TEXT SECTION:
** BEGIN **

In-depth: New BP data shows emissions flat in 2016 with record rise in renewables
The world added a record amount of energy from renewable sources in 2016 and global coal use fell again, according to the 2017 BP Statistical Review of World Energy, published earlier this week. This helped to keep global CO2 emissions flat for the third year in a row, even as energy demand rose.
The record 53 million tonnes of oil equivalent (Mtoe) added by non-hydro renewables met a third of the increase in global energy demand. Global coal use fell by 53Mtoe (1.4%) and is now 4% below the 2014 peak.
Meanwhile, coal production fell by a record 231Mtoe (5.9%), as massive output declines continued in the US and China worked to reduce overcapacity and combat air pollution.
Carbon Brief runs through BP’s new data and highlights some of the key changes in global energy production and use last year.
§ Record renewables
Non-hydro renewable energy sources, such as wind and solar, had a record year in 2016, adding 53Mtoe. They were the fastest-growing source of energy, up 14%, in line with average growth of 16% per year over the decade to 2015. Together with nuclear and hydro, low carbon energy supplied more than half of the net increase in global energy demand between 2015 and 2016.

** END **

TO-DO LIST:
**A.** According to the article on BP's 2016 energy data, why did coal production fall by a record amount? Answer in one to three sentences.
**B.** In the article on BP's 2016 energy data, write out the passage starting at "The record 53" and ending at "use last year.".
These lines come from a separate source.

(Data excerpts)
** BEGIN **

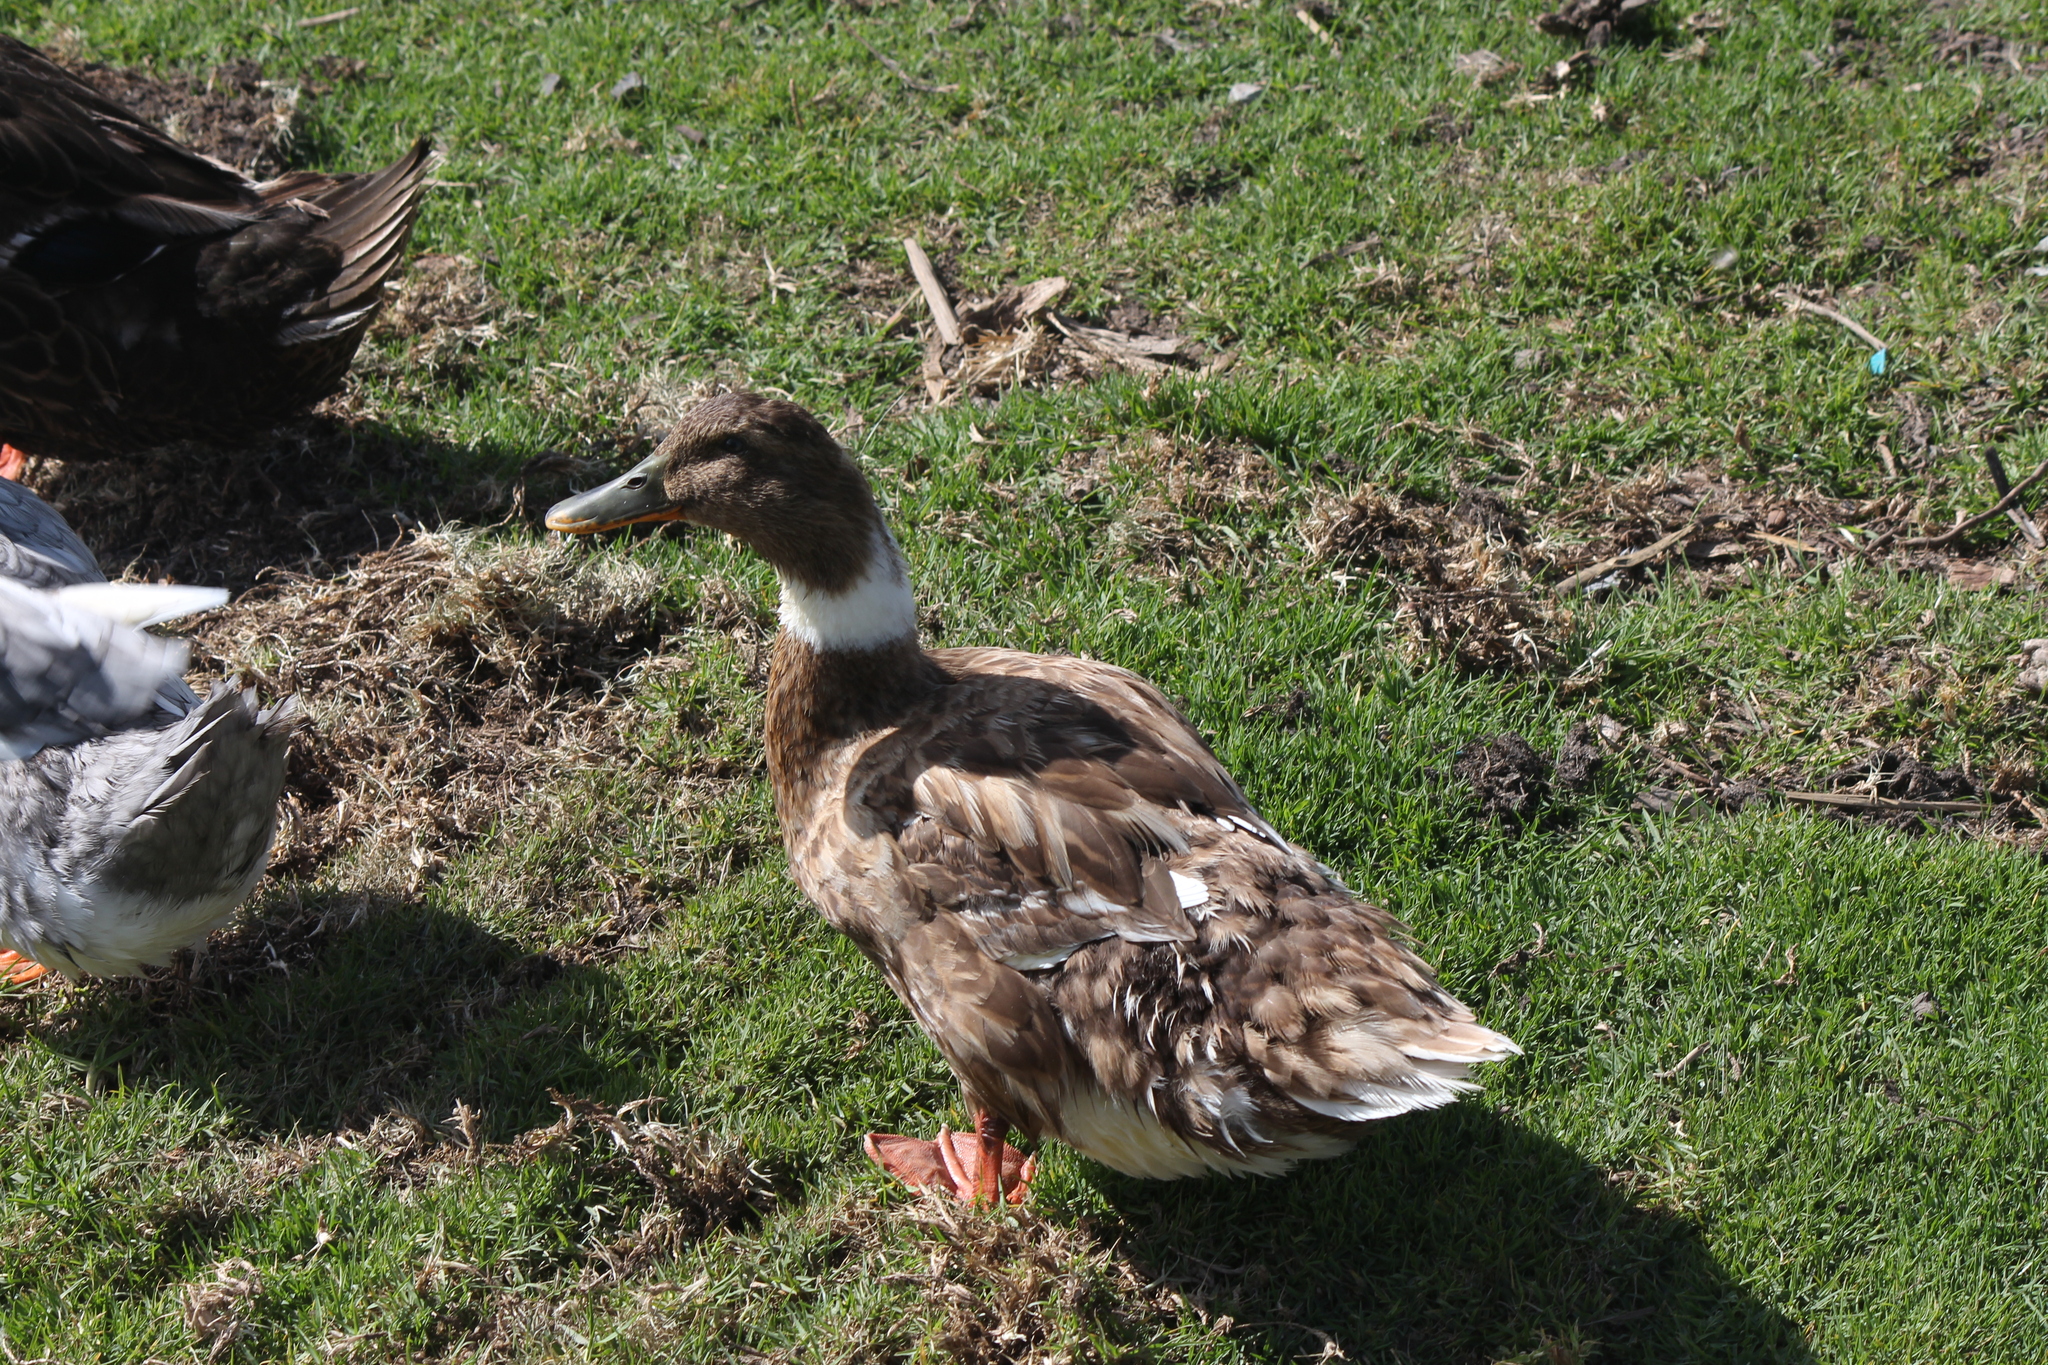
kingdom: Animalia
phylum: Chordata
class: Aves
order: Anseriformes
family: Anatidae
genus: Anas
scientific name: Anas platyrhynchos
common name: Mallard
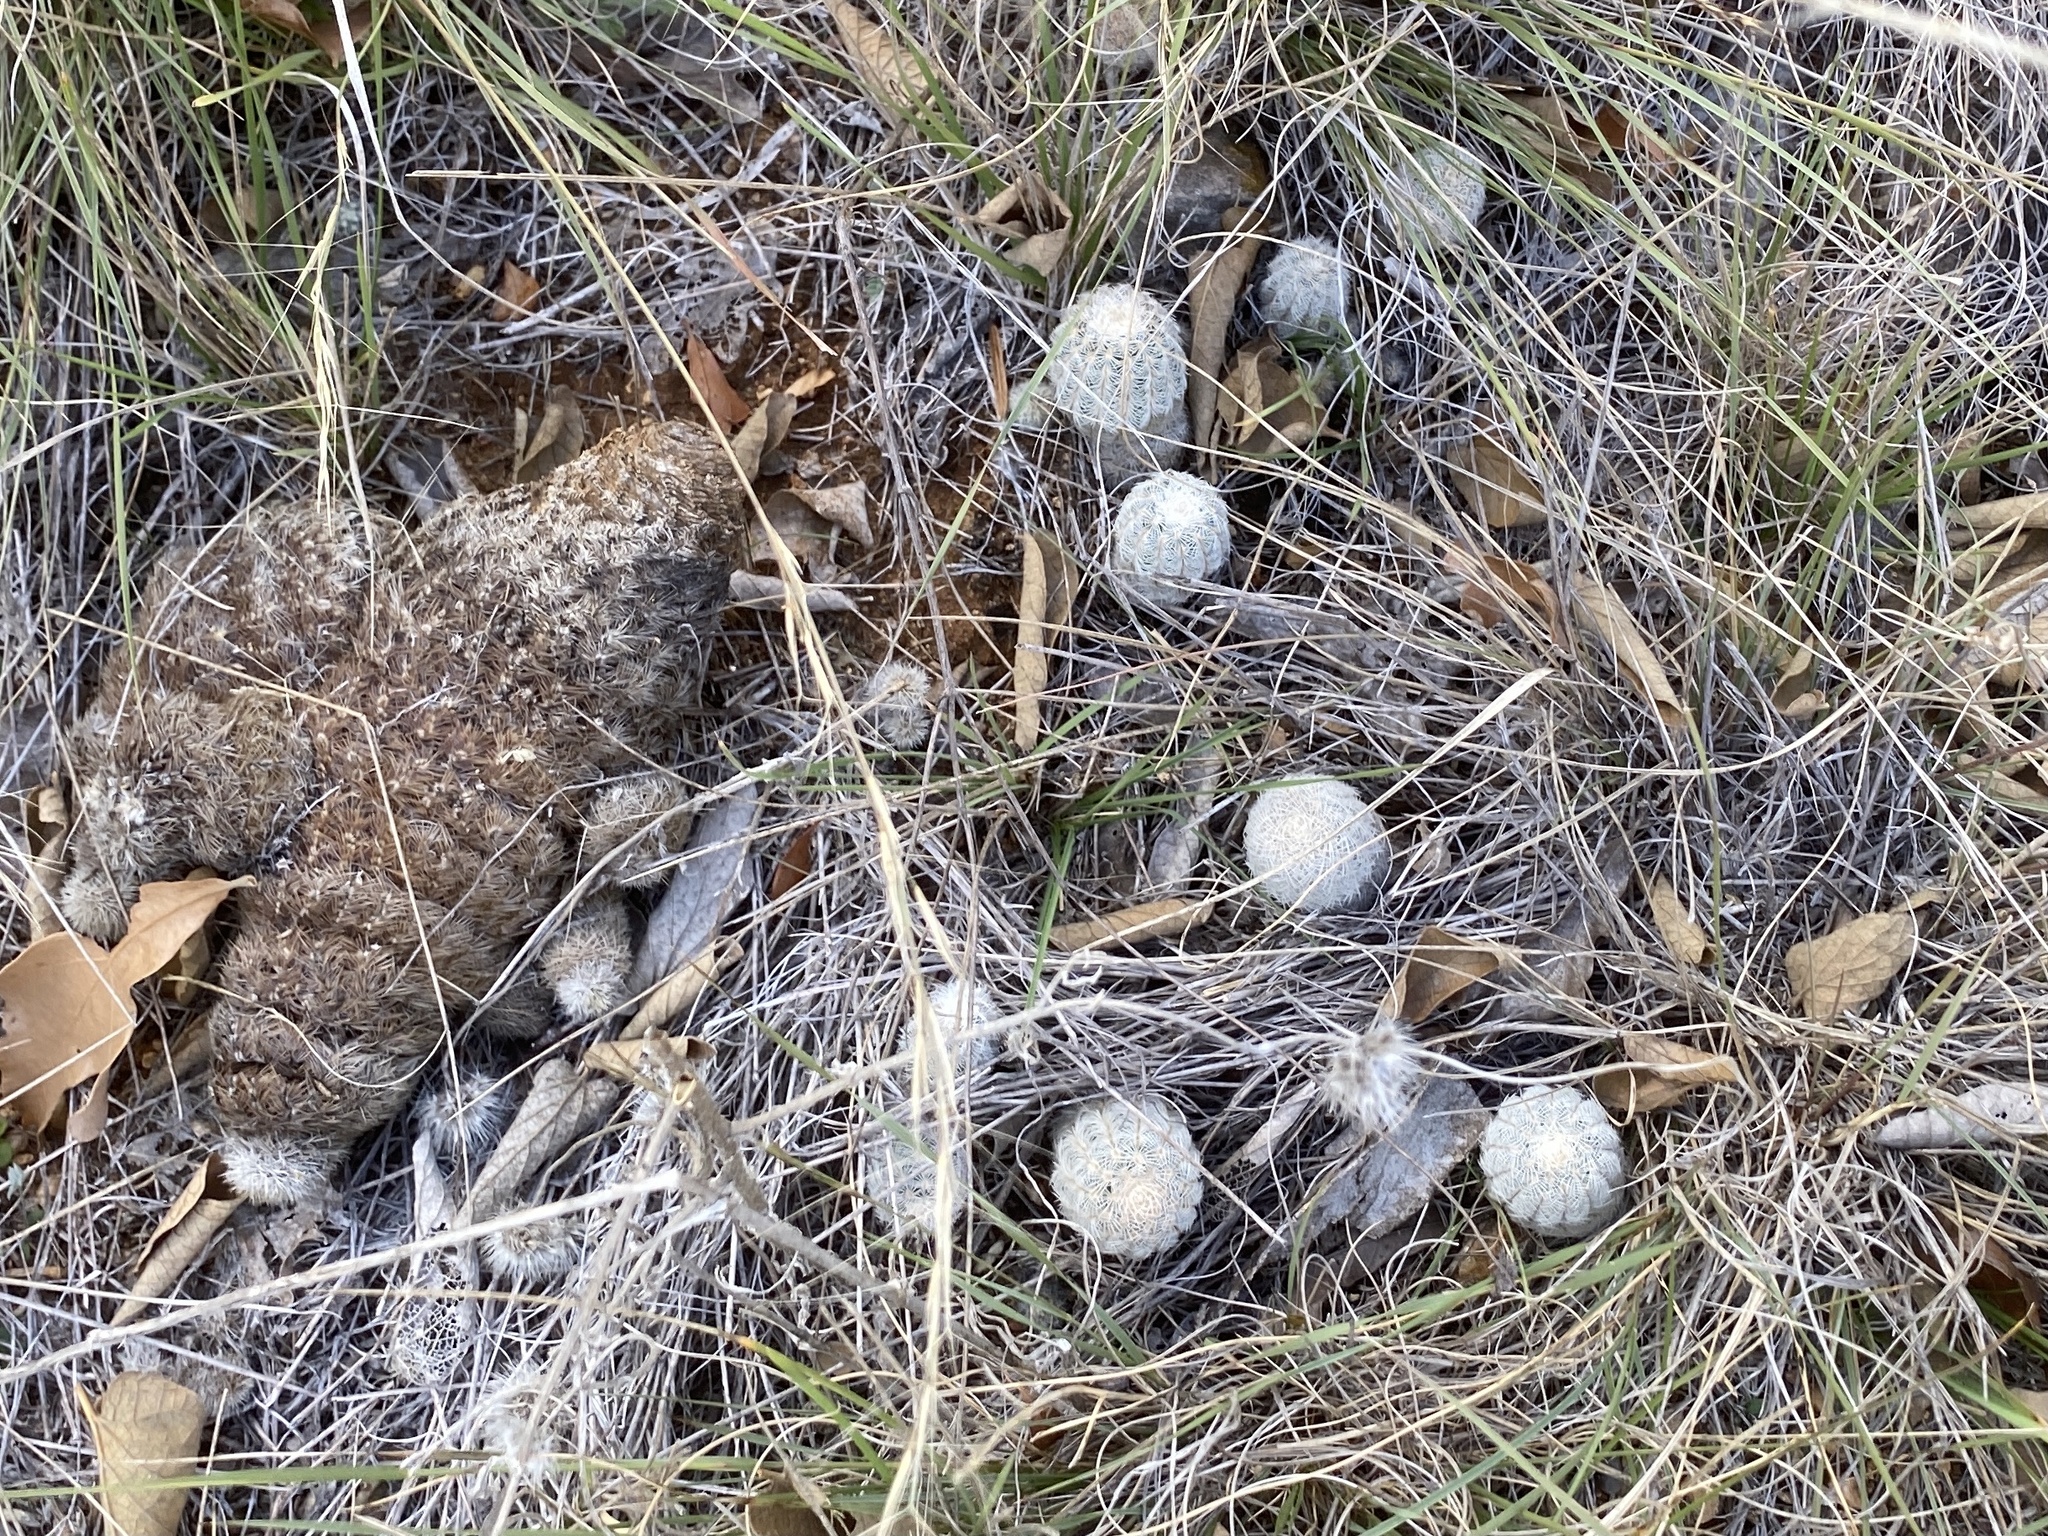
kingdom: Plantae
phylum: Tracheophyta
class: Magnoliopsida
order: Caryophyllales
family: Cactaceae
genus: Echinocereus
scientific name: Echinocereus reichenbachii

** END **

SOLUTIONS FOR EACH TASK:
**A.** Coal production fell by a record 231Mtoe (5.9%) because massive output declines continued in the US. At the same time, China worked to reduce overcapacity and combat air pollution.

**B.**
The record 53 million tonnes of oil equivalent (Mtoe) added by non-hydro renewables met a third of the increase in global energy demand. Global coal use fell by 53Mtoe (1.4%) and is now 4% below the 2014 peak.
Meanwhile, coal production fell by a record 231Mtoe (5.9%), as massive output declines continued in the US and China worked to reduce overcapacity and combat air pollution.
Carbon Brief runs through BP’s new data and highlights some of the key changes in global energy production and use last year.